Stored data entries ▸

::::

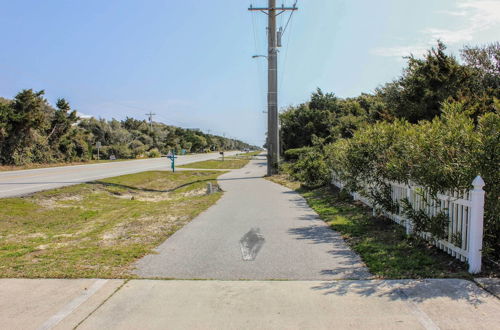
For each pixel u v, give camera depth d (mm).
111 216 10984
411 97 14750
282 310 3797
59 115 40625
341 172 11625
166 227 8469
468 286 4246
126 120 96875
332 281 4605
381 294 4117
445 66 13547
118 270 5172
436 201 5453
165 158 66562
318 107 40125
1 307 3955
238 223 8789
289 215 9742
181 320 3629
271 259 5684
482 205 4566
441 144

::::

Task objective ▸ Once the line with "318 107 40125" is found, transcribe it and each line after it through the final line of the entries, exactly and only.

Output ▸
318 107 40125
1 307 3955
238 223 8789
289 215 9742
181 320 3629
271 259 5684
482 205 4566
441 144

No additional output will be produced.